Work task
Look through the lines below and extract any with the word "middle".

Material provided

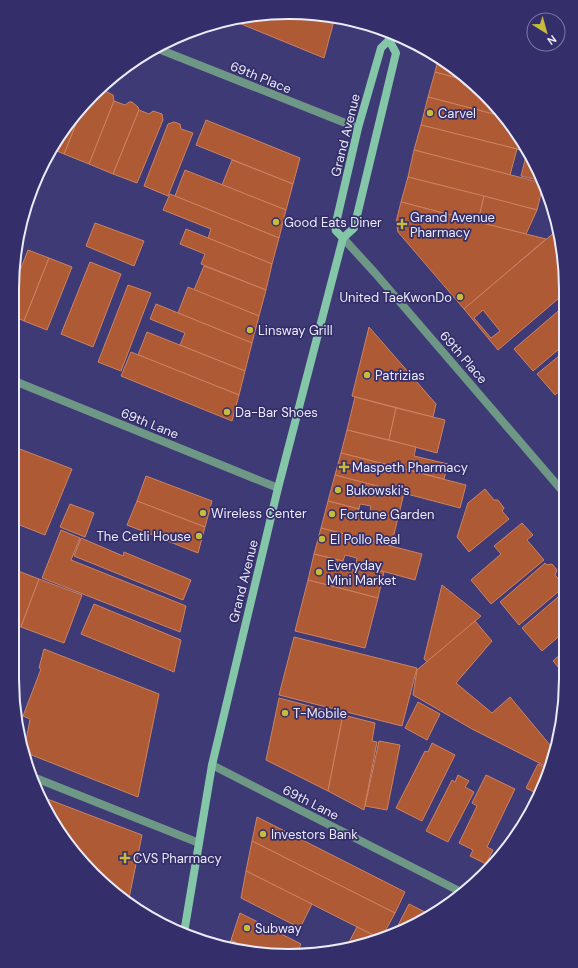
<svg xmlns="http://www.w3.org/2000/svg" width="578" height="968" viewBox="0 0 578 968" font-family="'DM Sans',sans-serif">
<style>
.building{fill:#ae5a34;stroke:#cc8363;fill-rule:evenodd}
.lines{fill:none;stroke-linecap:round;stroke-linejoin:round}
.service{stroke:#6e9885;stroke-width:8}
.minor{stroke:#6e9885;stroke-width:8}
.secondary{stroke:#84c7a8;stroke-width:8}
.poi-dot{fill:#c7bb3c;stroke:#342f6a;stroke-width:1.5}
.labels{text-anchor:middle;stroke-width:3.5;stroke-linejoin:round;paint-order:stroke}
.street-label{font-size:13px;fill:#eaeaf9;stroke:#342f6a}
.poi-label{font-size:13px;fill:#eaeaf9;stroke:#342f6a;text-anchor:start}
.rim{fill:none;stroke:#eaeaf9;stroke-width:2}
</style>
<rect width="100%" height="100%" fill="#3e3a76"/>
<g class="building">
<path d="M289,12l46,5 -11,41 -95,-39 6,-2z"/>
<path d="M439,56l26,22 -1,2 -29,-8z"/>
<path d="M435,72l29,8v5l12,3 21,18 8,11 -77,-20z"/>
<path d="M103,90l10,5 1,6 -25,63 -25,-10 19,-48 11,-13 4,1z"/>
<path d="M428,97l77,20 21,29 -2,5 -103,-26z"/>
<path d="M114,101l11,4 4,-3h3l6,5 1,3 -26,64 -24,-10z"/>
<path d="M83,106l-19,48 -12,-5 7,-14z"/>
<path d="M139,110l10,4 4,-3 9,3 1,6 -26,63 -24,-9z"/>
<path d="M206,120l94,38 -7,26 -97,-39z"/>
<path d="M174,122l6,2 1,5 12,4 -25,63 -24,-10 24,-62z"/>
<path d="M421,125l96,24 -7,26 -96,-25z"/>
<path d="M414,150l128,33 1,2 -6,25 -129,-33z"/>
<path d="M527,152l3,1 12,28 -21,-5z"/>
<path d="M232,160l61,24 -7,26 -64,-25z"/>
<path d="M185,170l101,40 -7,28 -104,-42z"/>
<path d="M408,177l76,19 -6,26 -77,-20z"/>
<path d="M170,194l109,44 -7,26 -64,-26 3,-9 -48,-19z"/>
<path d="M484,196l53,14 -11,24 -48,-12z"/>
<path d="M401,202l77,20 68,17 -82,70 -66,-77 -2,-10z"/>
<path d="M95,223l49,18 -10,25 -48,-20z"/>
<path d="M186,229l86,35 -6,26 -65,-26 4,-10 -25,-10z"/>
<path d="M556,231l3,3 6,37v22l-67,57 -34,-41zM483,310l17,21 -9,7 -17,-20z"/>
<path d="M17,246l5,2 -9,24v-1z"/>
<path d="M28,250l21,8 -25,63 -11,-5v-27z"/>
<path d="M49,258l23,9 -25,63 -23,-9z"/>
<path d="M90,262l31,12 -28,73 -32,-13z"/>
<path d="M204,266l62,24 -7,26 -65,-26z"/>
<path d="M128,285l23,8 -30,78 -23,-9z"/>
<path d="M188,287l71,29 -7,27 -74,-30z"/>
<path d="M156,304l96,39 -7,28 -65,-26 5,-12 -35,-14z"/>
<path d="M564,306l1,2v36l-32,27 -19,-22z"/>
<path d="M369,327l67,77 -3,13 -81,-21z"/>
<path d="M147,332l98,39 -6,24 -101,-40z"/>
<path d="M565,351v36l-10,8 -18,-21z"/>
<path d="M131,352l108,43 -7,26 -111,-45z"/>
<path d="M355,397l41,11 -7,32 -42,-10z"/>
<path d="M396,408l49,12 -8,33 -48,-13z"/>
<path d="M347,430l69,17 -2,9 34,8 -4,15 -103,-26z"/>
<path d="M12,446l60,23 -27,66 -33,-13z"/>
<path d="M341,453l125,32 -6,23 -125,-33z"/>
<path d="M335,475l69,18 -6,25 -28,-7 1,-5 -11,-2 -1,5 -31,-8z"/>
<path d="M146,476l66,25 -7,26 -68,-26z"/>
<path d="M485,489l9,11h4l6,8 -2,3 7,8 -40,33 -12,-15 11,-34z"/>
<path d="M137,501l68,26 -7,26 -71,-28z"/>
<path d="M328,501l31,8 -2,6 11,3 2,-7 28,7 -7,28 -70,-18z"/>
<path d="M70,504l24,9 -9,24 -25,-10z"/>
<path d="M522,523l11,12 -6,5 17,20 -53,44 -20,-24 30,-26 -7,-8z"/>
<path d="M321,528l101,26 -7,26 -59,-16 1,-6 -12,-3 -2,6 -29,-7z"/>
<path d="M61,530l19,8 -9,22 115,46 -6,26 -138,-54z"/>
<path d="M81,538l42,18 1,-4 67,28 -8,20 -109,-44z"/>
<path d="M314,554l29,7 -1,6 12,3 2,-6 28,8 -6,26 -70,-18z"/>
<path d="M545,563l2,2 5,-1 5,6 -2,5 10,11 -46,39 -19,-23z"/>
<path d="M13,569l26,10 -18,48 -9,-4z"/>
<path d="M39,579l43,16 -18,48 -43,-16z"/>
<path d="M308,580l70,18 -13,50 -70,-17z"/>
<path d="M442,585l39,31 -54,46 -3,-3z"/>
<path d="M565,591v40l-23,20 -20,-23z"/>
<path d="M94,604l87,36 -7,32 -93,-38z"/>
<path d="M475,621l17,20 -36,42 36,30 18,-16 45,54 -4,18 -79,-40 -59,-34 4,-25z"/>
<path d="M294,637l123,31 -15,58 -123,-31z"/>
<path d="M44,649l115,45 -21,103 -114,-45 6,-33 -7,-3 18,-47 -2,-1z"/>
<path d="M565,650v25l-12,-14z"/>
<path d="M279,698l64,17 -15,76 -62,-31z"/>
<path d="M418,702l22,12 -13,26 -22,-12z"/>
<path d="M343,715l32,8 -3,18 5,1 -13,68 -36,-19z"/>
<path d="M379,741l21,4 -13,65 -22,-4z"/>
<path d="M432,743l23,12 -33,66 -26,-13 29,-57 3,1z"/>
<path d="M538,764l12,6 -12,24 -12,-6z"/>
<path d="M458,775l11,6 -4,6 9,5 -26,50 -22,-11 26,-51 3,2z"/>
<path d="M486,775l29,14 -28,58 6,3 -7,14 -16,-8 3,-6 -14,-7 18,-37 -5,-3z"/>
<path d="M42,797l100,38 -14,68 -59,-56z"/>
<path d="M257,817l148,75 -10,21 -143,-72z"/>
<path d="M252,841l143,72 -14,26 -135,-68z"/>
<path d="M246,871l66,33 -12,24 -59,-30z"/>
<path d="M409,904l16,8 -3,6 -28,15z"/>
<path d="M240,913l61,31 -5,11 -7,1 -39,-6 -19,-10z"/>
<path d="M357,927l24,12 -3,2 -31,5z"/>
<path d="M231,940l19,10 -21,-4z"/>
</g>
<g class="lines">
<path class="service" d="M38,779l161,64"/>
<g class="minor">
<path d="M156,48l202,80"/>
<path d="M343,238l32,35 190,221"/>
<path d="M12,380l266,108"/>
<path d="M212,765l251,128"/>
</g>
<g class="secondary">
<path d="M343,238l-7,-7 -1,-4 23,-99 23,-80 8,-8 2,-8"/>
<path d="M184,933l28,-168 66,-277 65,-250 11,-10 42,-175 -7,-13"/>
</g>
</g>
<g class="poi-dot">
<circle cx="430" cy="113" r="4"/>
<circle cx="276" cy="222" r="4"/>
<path d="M400 218h4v4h4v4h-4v4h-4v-4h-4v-4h4z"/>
<circle cx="460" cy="297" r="4"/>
<circle cx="250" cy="330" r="4"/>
<circle cx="367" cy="375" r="4"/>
<circle cx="227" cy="412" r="4"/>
<path d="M342 461h4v4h4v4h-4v4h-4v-4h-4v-4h4z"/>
<circle cx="338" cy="490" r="4"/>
<circle cx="203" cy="513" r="4"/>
<circle cx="332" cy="514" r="4"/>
<circle cx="199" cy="536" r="4"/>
<circle cx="322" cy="539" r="4"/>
<circle cx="319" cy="572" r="4"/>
<circle cx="285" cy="713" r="4"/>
<circle cx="263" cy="834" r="4"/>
<path d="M123 852h4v4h4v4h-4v4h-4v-4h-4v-4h4z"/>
<circle cx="247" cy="928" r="4"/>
</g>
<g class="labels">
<g class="street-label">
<text transform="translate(261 77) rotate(22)" y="5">69th Place</text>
<text transform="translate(345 135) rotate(-76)" y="5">Grand Avenue</text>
<text transform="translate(464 357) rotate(49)" y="5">69th Place</text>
<text transform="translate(150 423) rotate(22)" y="5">69th Lane</text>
<text transform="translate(243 581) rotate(-76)" y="5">Grand Avenue</text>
<text transform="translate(311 802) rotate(27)" y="5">69th Lane</text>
</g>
<g class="poi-label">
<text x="438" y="118">Carvel</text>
<text x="410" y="222">Grand Avenue<tspan x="410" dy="15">Pharmacy</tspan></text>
<text x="284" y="227">Good Eats Diner</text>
<text x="452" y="302" text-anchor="end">United TaeKwonDo</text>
<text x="258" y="335">Linsway Grill</text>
<text x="375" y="380">Patrizias</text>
<text x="235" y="417">Da-Bar Shoes</text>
<text x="352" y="472">Maspeth Pharmacy</text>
<text x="346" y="495">Bukowski's</text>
<text x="211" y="518">Wireless Center</text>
<text x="340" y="519">Fortune Garden</text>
<text x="191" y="541" text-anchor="end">The Cetli House</text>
<text x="330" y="544">El Pollo Real</text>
<text x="327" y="570">Everyday<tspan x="327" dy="15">Mini Market</tspan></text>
<text x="293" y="718">T-Mobile</text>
<text x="271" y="839">Investors Bank</text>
<text x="133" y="863">CVS Pharmacy</text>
<text x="255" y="933">Subway</text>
</g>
</g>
<path d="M0 0H578V968H0ZM289 19H289A270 270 0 0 1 559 289V679A270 270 0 0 1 289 949H289A270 270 0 0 1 19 679V289A270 270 0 0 1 289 19Z" fill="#342f6a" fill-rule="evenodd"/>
<path class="rim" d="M289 19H289A270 270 0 0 1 559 289V679A270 270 0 0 1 289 949H289A270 270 0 0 1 19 679V289A270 270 0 0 1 289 19Z"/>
<g transform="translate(546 32) rotate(143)"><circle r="19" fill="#342f6a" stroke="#7d7aa3"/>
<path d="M0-3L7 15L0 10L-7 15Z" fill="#c7bb3c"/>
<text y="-6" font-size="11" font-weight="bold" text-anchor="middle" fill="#eaeaf9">N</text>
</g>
</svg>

Exercise result
.labels{text-anchor:middle;stroke-width:3.5;stroke-linejoin:round;paint-order:stroke}
<text y="-6" font-size="11" font-weight="bold" text-anchor="middle" fill="#eaeaf9">N</text>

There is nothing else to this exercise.